[Passage for review Boundary: Start]
LibTiffSavePageAsBmp:
Data Type = boolean
Sometimes if there is an image which is 1bpp and has LZW compression, the pre-processing can cause the color of the image to be inverted (black to white and white to black). Set this to true to avoid this.

Maximum deskew:
Data Type = float
Maximum angle by which a page will be deskewed. This option should generally only be used under guidance from technical support ( support).

Minimum deskew confidence:
Data Type = string
This option should generally only be used under guidance from technical support ( support).

Morph:
Data Type = string
Morphological options that will be applied to the binarized image before OCR. If set to empty none is applied. Common options include those listed below but for more options please contact support:

Possible values

d2.2: 2x2 dilation applied to all black pixel areas, useful for faint prints.
    e2.2: 2x2 erosion applied to all black pixel areas, useful for heavy prints.
    c2.2: closing process that performs a 2x2 dilation followed by a 2x2 erosion with the result that holes and gaps in the characters are filled.

Contact technical support ( support) for guidance on using this property.
[Passage for review Boundary: End]
[Entries supplied Boundary: Start]
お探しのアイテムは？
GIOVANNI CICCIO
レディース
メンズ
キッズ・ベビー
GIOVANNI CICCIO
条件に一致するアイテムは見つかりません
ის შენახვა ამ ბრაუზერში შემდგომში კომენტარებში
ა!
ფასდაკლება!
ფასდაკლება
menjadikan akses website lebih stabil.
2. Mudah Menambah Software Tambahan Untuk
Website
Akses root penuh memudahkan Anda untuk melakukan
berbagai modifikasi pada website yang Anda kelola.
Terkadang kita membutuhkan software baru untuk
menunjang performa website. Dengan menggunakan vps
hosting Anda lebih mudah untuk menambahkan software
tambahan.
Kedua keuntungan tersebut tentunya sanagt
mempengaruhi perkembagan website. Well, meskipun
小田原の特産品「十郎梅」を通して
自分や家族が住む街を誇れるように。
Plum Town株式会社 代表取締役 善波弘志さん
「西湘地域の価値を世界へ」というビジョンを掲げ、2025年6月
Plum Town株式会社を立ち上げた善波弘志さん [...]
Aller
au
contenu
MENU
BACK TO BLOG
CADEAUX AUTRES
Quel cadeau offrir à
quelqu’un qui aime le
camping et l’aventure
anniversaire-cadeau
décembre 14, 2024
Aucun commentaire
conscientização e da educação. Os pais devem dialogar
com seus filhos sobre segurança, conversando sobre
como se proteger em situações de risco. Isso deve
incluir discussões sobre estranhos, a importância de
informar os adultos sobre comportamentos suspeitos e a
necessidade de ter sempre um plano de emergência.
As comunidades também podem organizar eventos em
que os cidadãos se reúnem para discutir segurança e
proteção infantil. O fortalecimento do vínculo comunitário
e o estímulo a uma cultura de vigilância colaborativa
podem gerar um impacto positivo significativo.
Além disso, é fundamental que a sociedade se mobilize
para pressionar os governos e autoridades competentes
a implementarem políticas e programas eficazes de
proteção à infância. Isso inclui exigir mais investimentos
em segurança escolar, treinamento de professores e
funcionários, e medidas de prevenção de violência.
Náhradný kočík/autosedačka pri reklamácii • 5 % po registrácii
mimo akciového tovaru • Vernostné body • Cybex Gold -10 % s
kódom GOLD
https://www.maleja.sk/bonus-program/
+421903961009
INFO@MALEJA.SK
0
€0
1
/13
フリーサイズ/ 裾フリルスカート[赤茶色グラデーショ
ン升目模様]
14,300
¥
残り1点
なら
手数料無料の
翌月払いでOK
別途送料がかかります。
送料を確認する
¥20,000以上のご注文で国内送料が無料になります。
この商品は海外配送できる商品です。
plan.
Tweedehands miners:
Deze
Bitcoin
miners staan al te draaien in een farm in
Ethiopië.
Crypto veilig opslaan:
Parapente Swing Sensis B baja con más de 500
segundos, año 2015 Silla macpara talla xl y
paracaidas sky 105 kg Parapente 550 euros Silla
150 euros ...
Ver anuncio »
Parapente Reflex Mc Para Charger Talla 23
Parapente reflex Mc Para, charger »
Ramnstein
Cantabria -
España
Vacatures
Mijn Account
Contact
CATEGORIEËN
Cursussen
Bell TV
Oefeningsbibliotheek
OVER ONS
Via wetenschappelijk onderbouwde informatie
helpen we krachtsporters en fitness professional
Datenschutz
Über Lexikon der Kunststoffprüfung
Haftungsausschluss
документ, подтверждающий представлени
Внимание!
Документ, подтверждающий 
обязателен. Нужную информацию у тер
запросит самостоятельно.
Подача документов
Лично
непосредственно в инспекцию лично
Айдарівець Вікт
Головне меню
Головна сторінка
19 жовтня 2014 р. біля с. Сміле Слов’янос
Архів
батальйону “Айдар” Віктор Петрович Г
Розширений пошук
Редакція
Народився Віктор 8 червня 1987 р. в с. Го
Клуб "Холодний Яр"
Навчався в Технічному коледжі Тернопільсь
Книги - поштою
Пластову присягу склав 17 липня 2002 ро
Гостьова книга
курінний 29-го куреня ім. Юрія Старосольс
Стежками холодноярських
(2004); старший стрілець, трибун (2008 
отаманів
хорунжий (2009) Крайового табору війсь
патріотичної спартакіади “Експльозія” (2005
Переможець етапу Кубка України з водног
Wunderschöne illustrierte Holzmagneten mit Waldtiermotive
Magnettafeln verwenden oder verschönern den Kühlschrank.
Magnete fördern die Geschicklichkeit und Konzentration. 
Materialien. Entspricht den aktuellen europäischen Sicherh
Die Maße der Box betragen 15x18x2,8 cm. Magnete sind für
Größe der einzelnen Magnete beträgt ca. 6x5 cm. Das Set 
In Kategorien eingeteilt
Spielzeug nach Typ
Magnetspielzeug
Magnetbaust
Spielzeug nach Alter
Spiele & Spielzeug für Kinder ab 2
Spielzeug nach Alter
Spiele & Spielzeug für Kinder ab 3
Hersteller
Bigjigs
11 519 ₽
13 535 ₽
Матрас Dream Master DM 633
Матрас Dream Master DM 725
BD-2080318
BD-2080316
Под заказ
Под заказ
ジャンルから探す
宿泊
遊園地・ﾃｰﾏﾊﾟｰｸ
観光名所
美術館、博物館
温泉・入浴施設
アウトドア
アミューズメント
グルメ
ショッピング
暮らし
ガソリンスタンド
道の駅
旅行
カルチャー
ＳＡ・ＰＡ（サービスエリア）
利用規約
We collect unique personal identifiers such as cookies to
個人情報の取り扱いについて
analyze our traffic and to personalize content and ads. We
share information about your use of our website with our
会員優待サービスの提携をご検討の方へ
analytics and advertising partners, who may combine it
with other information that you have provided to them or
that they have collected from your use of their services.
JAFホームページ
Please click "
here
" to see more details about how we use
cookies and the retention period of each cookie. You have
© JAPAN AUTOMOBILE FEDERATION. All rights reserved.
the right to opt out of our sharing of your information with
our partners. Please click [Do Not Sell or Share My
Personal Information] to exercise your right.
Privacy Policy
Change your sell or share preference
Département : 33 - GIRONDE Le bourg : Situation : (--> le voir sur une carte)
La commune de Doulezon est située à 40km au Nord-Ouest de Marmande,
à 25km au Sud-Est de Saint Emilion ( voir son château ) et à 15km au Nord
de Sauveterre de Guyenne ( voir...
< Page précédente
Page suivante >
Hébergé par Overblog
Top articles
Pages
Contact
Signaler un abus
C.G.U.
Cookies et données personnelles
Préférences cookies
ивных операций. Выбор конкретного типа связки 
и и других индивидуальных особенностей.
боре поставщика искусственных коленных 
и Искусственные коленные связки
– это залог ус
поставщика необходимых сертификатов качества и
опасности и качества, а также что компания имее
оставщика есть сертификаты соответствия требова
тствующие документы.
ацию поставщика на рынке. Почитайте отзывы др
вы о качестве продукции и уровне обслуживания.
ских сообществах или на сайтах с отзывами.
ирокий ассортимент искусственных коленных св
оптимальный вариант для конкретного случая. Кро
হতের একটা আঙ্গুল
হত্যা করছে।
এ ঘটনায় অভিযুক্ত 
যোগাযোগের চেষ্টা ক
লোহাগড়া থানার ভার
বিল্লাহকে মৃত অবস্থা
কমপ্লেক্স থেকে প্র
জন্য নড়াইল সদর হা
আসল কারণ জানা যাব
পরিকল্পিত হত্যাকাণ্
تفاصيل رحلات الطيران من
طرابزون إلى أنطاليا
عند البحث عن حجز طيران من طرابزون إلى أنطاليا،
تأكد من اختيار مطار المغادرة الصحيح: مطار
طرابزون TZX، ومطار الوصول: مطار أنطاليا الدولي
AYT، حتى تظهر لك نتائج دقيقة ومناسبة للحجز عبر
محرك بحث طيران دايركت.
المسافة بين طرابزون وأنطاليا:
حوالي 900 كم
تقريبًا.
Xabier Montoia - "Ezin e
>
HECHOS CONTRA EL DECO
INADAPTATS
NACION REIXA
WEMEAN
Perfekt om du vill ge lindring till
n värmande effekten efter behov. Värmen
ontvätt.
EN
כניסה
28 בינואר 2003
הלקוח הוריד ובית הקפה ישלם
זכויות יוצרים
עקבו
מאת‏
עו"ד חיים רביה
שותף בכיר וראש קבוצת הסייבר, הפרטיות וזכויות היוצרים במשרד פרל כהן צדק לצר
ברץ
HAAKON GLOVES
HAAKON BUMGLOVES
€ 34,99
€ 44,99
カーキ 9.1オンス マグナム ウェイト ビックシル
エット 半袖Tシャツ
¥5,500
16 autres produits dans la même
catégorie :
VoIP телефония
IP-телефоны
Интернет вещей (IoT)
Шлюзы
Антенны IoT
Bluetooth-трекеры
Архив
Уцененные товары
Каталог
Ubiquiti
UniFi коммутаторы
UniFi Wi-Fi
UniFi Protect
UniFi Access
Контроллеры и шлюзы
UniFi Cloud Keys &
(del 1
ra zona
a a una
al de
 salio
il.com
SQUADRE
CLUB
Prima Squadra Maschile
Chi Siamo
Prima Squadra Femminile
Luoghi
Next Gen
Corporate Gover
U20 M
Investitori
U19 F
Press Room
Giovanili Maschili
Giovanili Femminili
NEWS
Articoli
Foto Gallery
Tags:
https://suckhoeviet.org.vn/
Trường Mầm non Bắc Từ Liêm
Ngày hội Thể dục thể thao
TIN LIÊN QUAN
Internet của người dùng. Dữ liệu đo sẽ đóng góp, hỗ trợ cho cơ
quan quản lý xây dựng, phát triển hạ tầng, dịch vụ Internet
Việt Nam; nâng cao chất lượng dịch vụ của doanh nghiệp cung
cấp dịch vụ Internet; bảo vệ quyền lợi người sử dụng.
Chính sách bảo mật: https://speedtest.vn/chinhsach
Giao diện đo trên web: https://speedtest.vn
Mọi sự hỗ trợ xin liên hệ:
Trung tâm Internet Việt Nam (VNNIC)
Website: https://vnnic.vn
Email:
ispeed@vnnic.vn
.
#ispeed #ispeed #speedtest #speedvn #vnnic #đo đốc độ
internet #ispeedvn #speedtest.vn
[Entries supplied Boundary: End]
- [What you will do]:
a) Sum up the OCR settings reference in two sentences.
b) Answer these questions using the OCR settings reference:
(i) What data type does the "Maximum deskew" setting use?
(ii) Which Morph value is described as useful for faint prints?
(iii) What happens when Morph is set to empty?
c) Carry the OCR settings reference further, past its last line.

- [Task responses]:
a) The reference describes several settings: LibTiffSavePageAsBmp, a boolean that keeps 1bpp LZW-compressed images from having their colors inverted during pre-processing, and two deskew settings that should generally be used only under guidance from technical support. It also covers Morph, a string of morphological options applied to the binarized image before OCR, such as 2x2 dilation for faint prints, 2x2 erosion for heavy prints, and closing to fill holes and gaps in characters.

b)
(i) Float.
(ii) d2.2, a 2x2 dilation applied to all black pixel areas.
(iii) No morphological options are applied.

c)
Remove Blank Pages:
Data Type = boolean
Remove blank pages when BlankPageThreshold is greater than -1 and ConvertToTiff is true.

Remove Lines:
Data Type = boolean
Remove lines from images for better recognition.

Save Pre-despeckle:
Data Type = boolean
This will use the original image (i.e. before applying pre-processing) in the output PDF.

Compress PDF (MRC):
Data Type = boolean
This enables Mixed Raster Compression which can dramatically reduce the output size of PDFs comprising color scans. Note that this option is only suitable when the source is not a PDF or using ConvertToTiff.

Mrc Background Factor:
Data Type = integer
Sampling size for the background portion of the image. The higher the number, the larger the size of the image blocks used for averaging which will result in a reduction in size but also quality. Default value is 3

Mrc Foreground Factor:
Data Type = integer
Sampling size for the foreground portion of the image. The higher the number, the larger the size of the image blocks used for averaging which will result in a reduction in size but also quality. Default value is 3

Mrc Quality:
Data Type = integer
JPEG quality setting (percentage value 1 - 100) for use in saving the background and foreground images. Default value is 75

Pdf To Image Bpp:
Data Type = string
The Bits Per Pixel to use for the rasterized PDF page when using engine 1. This only applies for documents that are processed using ConvertToTiff. The default value for this property is taken from the PDF page.

Possible values

"Bpp_1"
    "Bpp_24"

Pdf To Image Compression:
Data Type = string
The compression to set to the images extracted or rasterized from each page of the source PDF file. These images are then OCRed to create the searchable PDF. The default value for this property is taken from each page in the source PDF file.

Possible values

"CCITT4"
    "LZW"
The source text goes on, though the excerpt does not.